Your oral bacteria love simple sugars like crackers, pretzels, candy — anything refined or coming from a package. When these bacteria have a feast, they excrete acid as a waste product. This acid is what etches away tooth enamel and gives you a cavity.
Many people are shocked when I tell them that the #1 cavity-causing food isn’t candy — it’s the saltine cracker. Saltine crackers are a simple starch, meaning they convert to acid just as readily as candy does.
Healthy easter candy alternatives
There are so many ways to enjoy your Easter with an indulgent treat. There are some of my favorites — let me know yours in the comments at the bottom of this post!
Dark chocolate: Properties in dark chocolate have been shown by several studies to be better than fluoride at strengthening and remineralizing teeth. Green and Black’s makes an awesome dark chocolate egg for Easter that’s also organic.
Monk fruit: Also called “lo han” sweetener, monk fruit is 300 times sweeter than sugar and is rich in antioxidants and anti-inflammatory properties.

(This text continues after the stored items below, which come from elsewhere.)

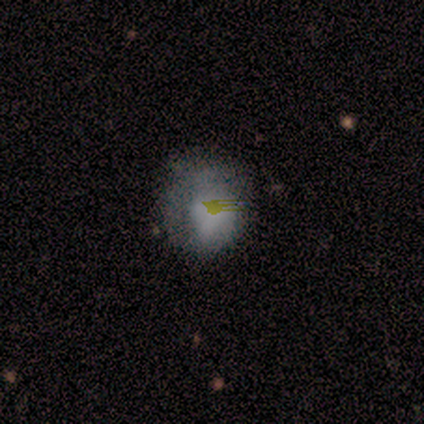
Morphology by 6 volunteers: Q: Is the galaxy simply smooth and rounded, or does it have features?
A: smooth — 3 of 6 (50%).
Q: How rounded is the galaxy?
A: round — 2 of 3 (67%).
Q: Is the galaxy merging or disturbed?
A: minor disturbance — 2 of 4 (50%).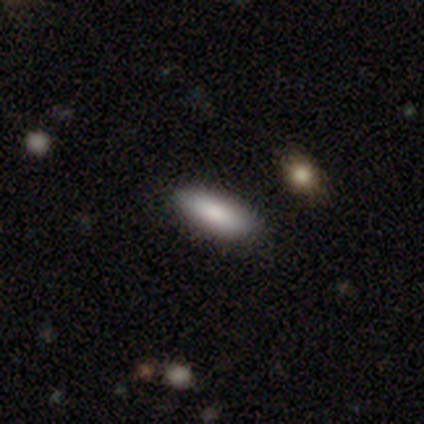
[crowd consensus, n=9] Volunteers were most divided on "how rounded": in between: 75%, cigar-shaped: 25%, round: 0%. More confident: smooth or featured — smooth (89%); merging — none (78%).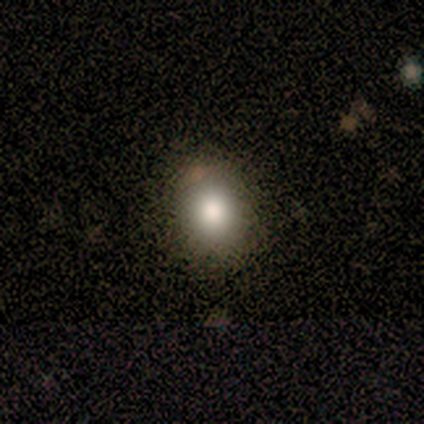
Smooth or featured?
  - smooth: 71% *
  - featured or disk: 14%
  - star or artifact: 14%
How rounded?
  - round: 80% *
  - in between: 20%
  - cigar-shaped: 0%
Merging?
  - none: 100% *
  - minor disturbance: 0%
  - major disturbance: 0%
  - merger: 0%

One study determined it had anti-cancer and anti-diabetic benefits. Like all sweeteners, beware not to over-use it to cause further sugar cravings. Look for pure lo han sweetener with no additives.
Coconut sugar: I love baking with coconut sugar. It has a lower glycemic index (a measure of how quickly a food raises blood sugar levels) and slightly lower amounts of fructose. It also contains nutrients like zinc, iron, antioxidants, and inulin, which acts as a prebiotic.
Real eggs: Boiling eggs and placing the focus on decorating them with natural dyes and stickers can still be enormous fun on the Easter holiday. Make them pasture-raised eggs for a healthy dose of Vitamin K2.
Paleo coconut bars: This recipe for paleo coconut bars is super decadent and delicious.
Sweet potato bunnies: In our house, we’re crazy for all things sweet potato, so we love these sweet potato bunnies.
Low sugar chocolate peanut butter bar: Elemental Raw makes the most delicious, raw chocolate superfood seed bar I’ve ever found. I take these with me when mountain biking, skiing, or hiking.
Broccoli and carrots: Believe it or not, kids (and adults!) are often craving something green after being surrounded by candy all day. This recipe keeps vegetables festive for the holiday. Slather them in healthy grass-fed butter (loaded with Vitamin K2) and your kids won’t complain about having vegetables.